▶ [PROBLEM REQUIREMENTS]
Write the lines below out exactly, dropping each picture.

'''

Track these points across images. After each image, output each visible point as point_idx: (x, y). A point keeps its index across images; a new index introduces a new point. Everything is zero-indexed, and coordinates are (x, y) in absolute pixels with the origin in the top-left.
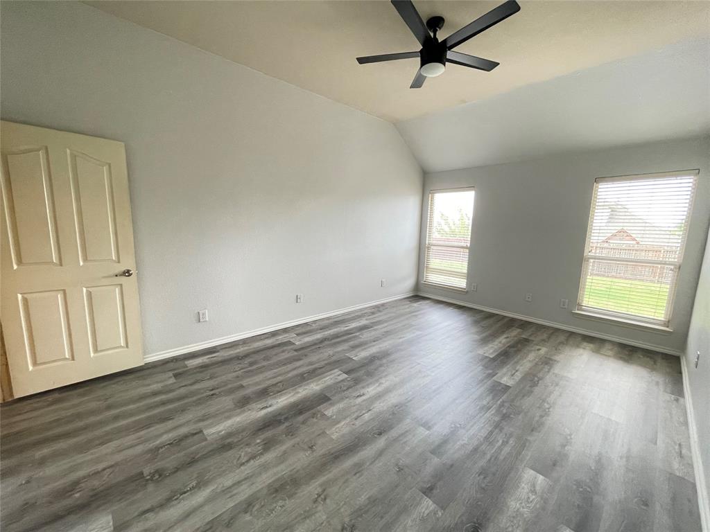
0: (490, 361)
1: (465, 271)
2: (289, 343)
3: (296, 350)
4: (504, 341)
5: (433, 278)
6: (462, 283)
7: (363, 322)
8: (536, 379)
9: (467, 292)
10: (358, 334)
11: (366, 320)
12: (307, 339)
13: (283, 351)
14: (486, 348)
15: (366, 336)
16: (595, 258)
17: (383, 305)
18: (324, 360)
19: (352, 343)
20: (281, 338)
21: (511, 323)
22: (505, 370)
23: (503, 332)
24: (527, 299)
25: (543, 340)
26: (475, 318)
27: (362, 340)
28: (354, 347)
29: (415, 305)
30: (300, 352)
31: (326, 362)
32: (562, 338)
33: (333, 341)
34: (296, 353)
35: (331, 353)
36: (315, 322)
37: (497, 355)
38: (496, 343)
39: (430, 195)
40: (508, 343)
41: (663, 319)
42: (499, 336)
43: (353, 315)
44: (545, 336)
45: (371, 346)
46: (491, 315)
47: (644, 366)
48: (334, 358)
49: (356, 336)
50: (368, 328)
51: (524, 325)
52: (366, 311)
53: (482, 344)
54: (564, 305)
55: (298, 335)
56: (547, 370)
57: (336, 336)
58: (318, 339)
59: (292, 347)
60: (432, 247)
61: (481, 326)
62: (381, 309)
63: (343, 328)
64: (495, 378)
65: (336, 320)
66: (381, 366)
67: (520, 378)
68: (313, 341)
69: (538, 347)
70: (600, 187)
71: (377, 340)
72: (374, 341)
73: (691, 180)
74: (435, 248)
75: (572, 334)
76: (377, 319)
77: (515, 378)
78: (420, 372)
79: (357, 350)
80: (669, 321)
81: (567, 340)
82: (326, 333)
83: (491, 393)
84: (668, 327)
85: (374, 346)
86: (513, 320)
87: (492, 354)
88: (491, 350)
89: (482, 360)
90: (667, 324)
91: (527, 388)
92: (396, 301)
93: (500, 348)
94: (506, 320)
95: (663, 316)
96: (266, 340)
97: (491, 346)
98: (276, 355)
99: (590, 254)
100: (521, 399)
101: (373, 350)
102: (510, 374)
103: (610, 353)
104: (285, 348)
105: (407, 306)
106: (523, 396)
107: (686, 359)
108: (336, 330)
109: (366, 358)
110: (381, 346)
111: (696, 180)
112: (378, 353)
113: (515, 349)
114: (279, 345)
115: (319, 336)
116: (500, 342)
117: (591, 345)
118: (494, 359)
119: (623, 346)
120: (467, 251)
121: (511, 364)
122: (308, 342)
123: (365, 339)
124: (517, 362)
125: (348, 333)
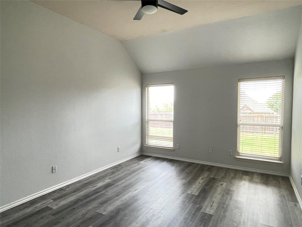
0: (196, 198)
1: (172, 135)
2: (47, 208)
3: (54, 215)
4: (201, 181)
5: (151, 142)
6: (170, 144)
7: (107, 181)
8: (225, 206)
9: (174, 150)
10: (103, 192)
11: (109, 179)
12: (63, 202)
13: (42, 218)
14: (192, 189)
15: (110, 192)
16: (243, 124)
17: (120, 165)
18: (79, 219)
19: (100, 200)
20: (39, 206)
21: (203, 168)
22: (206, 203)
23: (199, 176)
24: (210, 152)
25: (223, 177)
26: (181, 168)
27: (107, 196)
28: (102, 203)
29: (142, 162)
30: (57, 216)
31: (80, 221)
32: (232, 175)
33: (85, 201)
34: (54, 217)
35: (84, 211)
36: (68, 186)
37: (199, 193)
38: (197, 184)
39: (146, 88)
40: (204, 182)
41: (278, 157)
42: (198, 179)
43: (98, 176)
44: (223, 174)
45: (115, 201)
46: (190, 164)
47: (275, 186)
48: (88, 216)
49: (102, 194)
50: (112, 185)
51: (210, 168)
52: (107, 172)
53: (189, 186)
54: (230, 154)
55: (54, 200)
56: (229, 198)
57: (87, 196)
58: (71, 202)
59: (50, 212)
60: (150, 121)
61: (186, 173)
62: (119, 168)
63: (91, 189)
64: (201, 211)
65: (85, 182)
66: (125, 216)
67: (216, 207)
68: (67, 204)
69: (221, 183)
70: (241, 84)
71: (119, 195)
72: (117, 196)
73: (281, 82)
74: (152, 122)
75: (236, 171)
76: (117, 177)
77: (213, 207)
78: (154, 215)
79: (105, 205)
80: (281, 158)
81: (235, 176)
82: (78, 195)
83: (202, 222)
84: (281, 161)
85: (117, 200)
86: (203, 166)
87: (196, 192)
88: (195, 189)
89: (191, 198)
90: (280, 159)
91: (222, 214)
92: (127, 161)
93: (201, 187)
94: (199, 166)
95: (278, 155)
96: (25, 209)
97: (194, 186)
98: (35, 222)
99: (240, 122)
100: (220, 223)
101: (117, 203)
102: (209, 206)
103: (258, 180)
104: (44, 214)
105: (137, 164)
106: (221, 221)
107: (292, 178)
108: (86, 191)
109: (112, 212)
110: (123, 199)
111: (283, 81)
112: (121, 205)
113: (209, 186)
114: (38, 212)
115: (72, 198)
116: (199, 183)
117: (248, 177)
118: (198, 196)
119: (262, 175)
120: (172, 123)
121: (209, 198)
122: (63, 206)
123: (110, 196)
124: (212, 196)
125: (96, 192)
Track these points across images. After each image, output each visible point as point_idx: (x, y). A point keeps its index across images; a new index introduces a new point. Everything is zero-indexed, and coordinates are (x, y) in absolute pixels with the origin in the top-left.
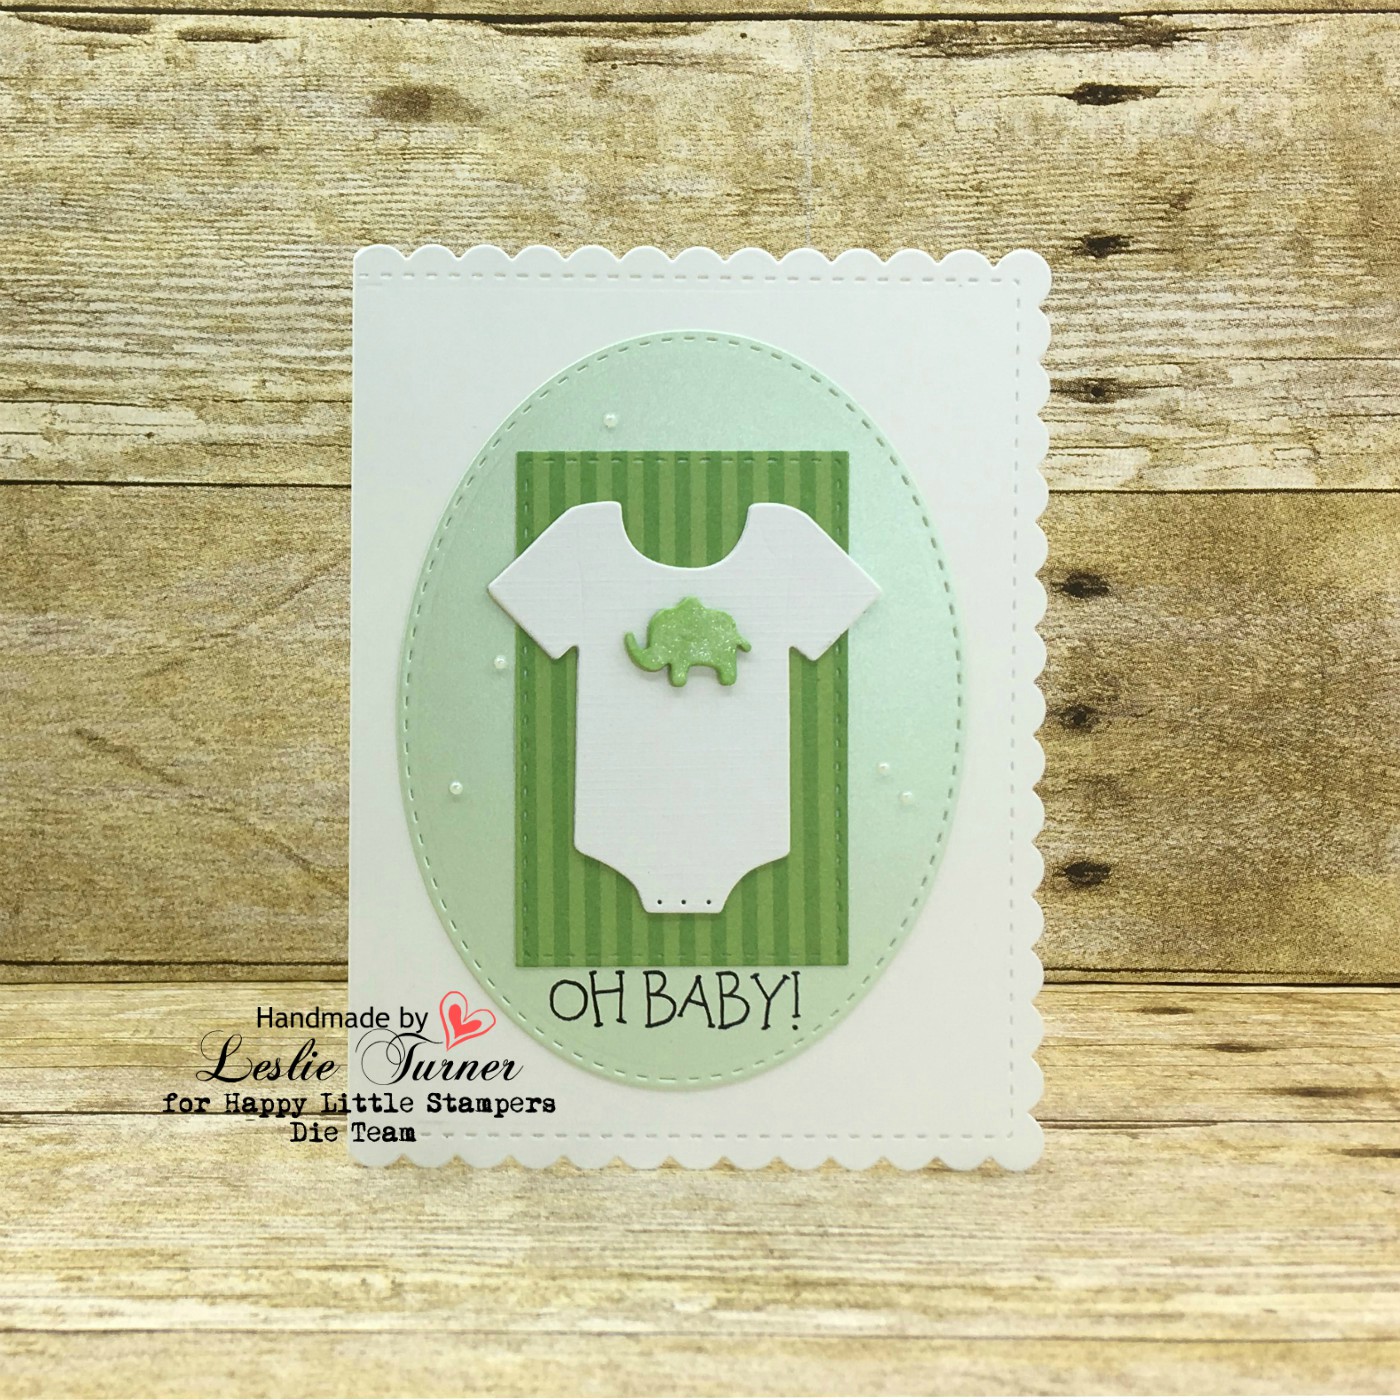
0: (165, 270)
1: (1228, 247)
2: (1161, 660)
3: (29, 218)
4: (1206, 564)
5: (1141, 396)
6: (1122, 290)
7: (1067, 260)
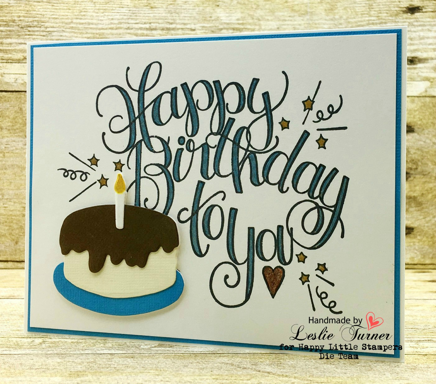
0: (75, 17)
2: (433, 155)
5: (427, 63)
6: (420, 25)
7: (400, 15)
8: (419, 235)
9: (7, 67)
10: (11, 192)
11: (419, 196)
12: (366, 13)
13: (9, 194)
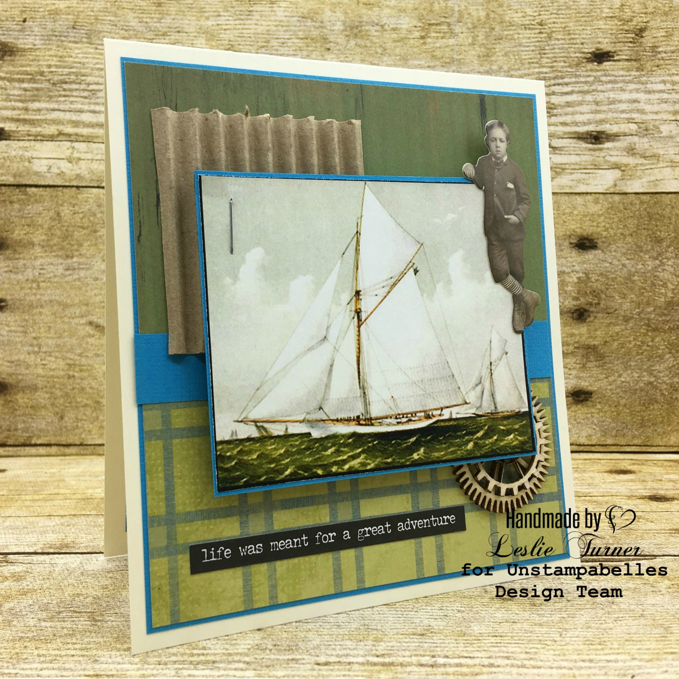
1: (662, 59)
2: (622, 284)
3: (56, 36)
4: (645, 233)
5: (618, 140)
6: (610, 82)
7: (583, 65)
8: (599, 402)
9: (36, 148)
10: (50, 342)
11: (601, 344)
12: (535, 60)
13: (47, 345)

'''

▶ [ANSWER SPACE]
Track these points across images. After each image, output each visible point as point_idx: (x, y). A point keeps its index across images; a new index introduces a new point. Everything is zero-indexed, and coordinates are (x, y) in absolute pixels with the origin in the top-left.
0: (490, 361)
1: (465, 271)
2: (289, 343)
3: (296, 350)
4: (504, 341)
5: (433, 278)
6: (462, 283)
7: (363, 322)
8: (536, 379)
9: (467, 292)
10: (358, 334)
11: (366, 320)
12: (307, 339)
13: (283, 351)
14: (486, 348)
15: (366, 336)
16: (595, 258)
17: (383, 305)
18: (324, 360)
19: (352, 343)
20: (281, 338)
21: (511, 323)
22: (505, 370)
23: (503, 332)
24: (527, 299)
25: (543, 340)
26: (475, 318)
27: (362, 340)
28: (354, 347)
29: (415, 305)
30: (300, 352)
31: (326, 362)
32: (562, 338)
33: (333, 341)
34: (296, 353)
35: (331, 353)
36: (315, 322)
37: (497, 355)
38: (496, 343)
39: (430, 195)
40: (508, 343)
41: (663, 319)
42: (499, 336)
43: (353, 315)
44: (545, 336)
45: (371, 346)
46: (491, 315)
47: (644, 366)
48: (334, 358)
49: (356, 336)
50: (368, 328)
51: (524, 325)
52: (366, 311)
53: (482, 344)
54: (564, 305)
55: (298, 335)
56: (547, 370)
57: (336, 336)
58: (318, 339)
59: (292, 347)
60: (432, 247)
61: (481, 326)
62: (381, 309)
63: (343, 328)
64: (495, 378)
65: (336, 320)
66: (381, 366)
67: (520, 378)
68: (313, 341)
69: (538, 347)
70: (600, 187)
71: (377, 340)
72: (374, 341)
73: (691, 180)
74: (435, 248)
75: (572, 334)
76: (377, 319)
77: (515, 378)
78: (420, 372)
79: (357, 350)
80: (669, 321)
81: (567, 340)
82: (326, 333)
83: (491, 393)
84: (668, 327)
85: (374, 346)
86: (513, 320)
87: (492, 354)
88: (491, 350)
89: (482, 360)
90: (667, 324)
91: (527, 388)
92: (396, 301)
93: (500, 348)
94: (506, 320)
95: (663, 316)
96: (266, 340)
97: (491, 346)
98: (276, 355)
99: (590, 254)
100: (521, 399)
101: (373, 350)
102: (510, 374)
103: (610, 353)
104: (285, 348)
105: (407, 306)
106: (523, 396)
107: (686, 359)
108: (336, 330)
109: (366, 358)
110: (381, 346)
111: (696, 180)
112: (378, 353)
113: (515, 349)
114: (279, 345)
115: (319, 336)
116: (500, 342)
117: (591, 345)
118: (494, 359)
119: (623, 346)
120: (467, 251)
121: (511, 364)
122: (308, 342)
123: (365, 339)
124: (517, 362)
125: (348, 333)
0: (196, 198)
1: (172, 135)
2: (47, 208)
3: (54, 215)
4: (201, 181)
5: (151, 142)
6: (170, 144)
7: (107, 181)
8: (225, 206)
9: (174, 150)
10: (103, 192)
11: (109, 179)
12: (63, 202)
13: (42, 218)
14: (192, 189)
15: (110, 192)
16: (243, 124)
17: (120, 165)
18: (79, 219)
19: (100, 200)
20: (39, 206)
21: (203, 168)
22: (206, 203)
23: (199, 176)
24: (210, 152)
25: (223, 177)
26: (181, 168)
27: (107, 196)
28: (102, 203)
29: (142, 162)
30: (57, 216)
31: (80, 221)
32: (232, 175)
33: (85, 201)
34: (54, 217)
35: (84, 211)
36: (68, 186)
37: (199, 193)
38: (197, 184)
39: (146, 88)
40: (204, 182)
41: (278, 157)
42: (198, 179)
43: (98, 176)
44: (223, 174)
45: (115, 201)
46: (190, 164)
47: (275, 186)
48: (88, 216)
49: (102, 194)
50: (112, 185)
51: (210, 168)
52: (107, 172)
53: (189, 186)
54: (230, 154)
55: (54, 200)
56: (229, 198)
57: (87, 196)
58: (71, 202)
59: (50, 212)
60: (150, 121)
61: (186, 173)
62: (119, 168)
63: (91, 189)
64: (201, 211)
65: (85, 182)
66: (125, 216)
67: (216, 207)
68: (67, 204)
69: (221, 183)
70: (241, 84)
71: (119, 195)
72: (117, 196)
73: (281, 82)
74: (152, 122)
75: (236, 171)
76: (117, 177)
77: (213, 207)
78: (154, 215)
79: (105, 205)
80: (281, 158)
81: (235, 176)
82: (78, 195)
83: (202, 222)
84: (281, 161)
85: (117, 200)
86: (203, 166)
87: (196, 192)
88: (195, 189)
89: (191, 198)
90: (280, 159)
91: (222, 214)
92: (127, 161)
93: (201, 187)
94: (199, 166)
95: (278, 155)
96: (25, 209)
97: (194, 186)
98: (35, 222)
99: (240, 122)
100: (220, 223)
101: (117, 203)
102: (209, 206)
103: (258, 180)
104: (44, 214)
105: (137, 164)
106: (221, 221)
107: (292, 178)
108: (86, 191)
109: (112, 212)
110: (123, 199)
111: (283, 81)
112: (121, 205)
113: (209, 186)
114: (38, 212)
115: (72, 198)
116: (199, 183)
117: (248, 177)
118: (198, 196)
119: (262, 175)
120: (172, 123)
121: (209, 198)
122: (63, 206)
123: (110, 196)
124: (212, 196)
125: (96, 192)
Track these points across images. After each image, output each visible point as point_idx: (x, y). A point keeps its index across images; a new index introduces a new point. Everything is zero-indexed, and coordinates are (x, y) in absolute pixels with the origin in the top-left.
0: (165, 270)
1: (1228, 247)
2: (1161, 660)
3: (29, 218)
4: (1206, 564)
5: (1141, 396)
6: (1122, 290)
7: (1067, 260)
0: (75, 17)
2: (433, 155)
5: (427, 63)
6: (420, 25)
7: (400, 15)
8: (419, 235)
9: (7, 67)
10: (11, 192)
11: (419, 196)
12: (366, 13)
13: (9, 194)
1: (662, 59)
2: (622, 284)
3: (56, 36)
4: (645, 233)
5: (618, 140)
6: (610, 82)
7: (583, 65)
8: (599, 402)
9: (36, 148)
10: (50, 342)
11: (601, 344)
12: (535, 60)
13: (47, 345)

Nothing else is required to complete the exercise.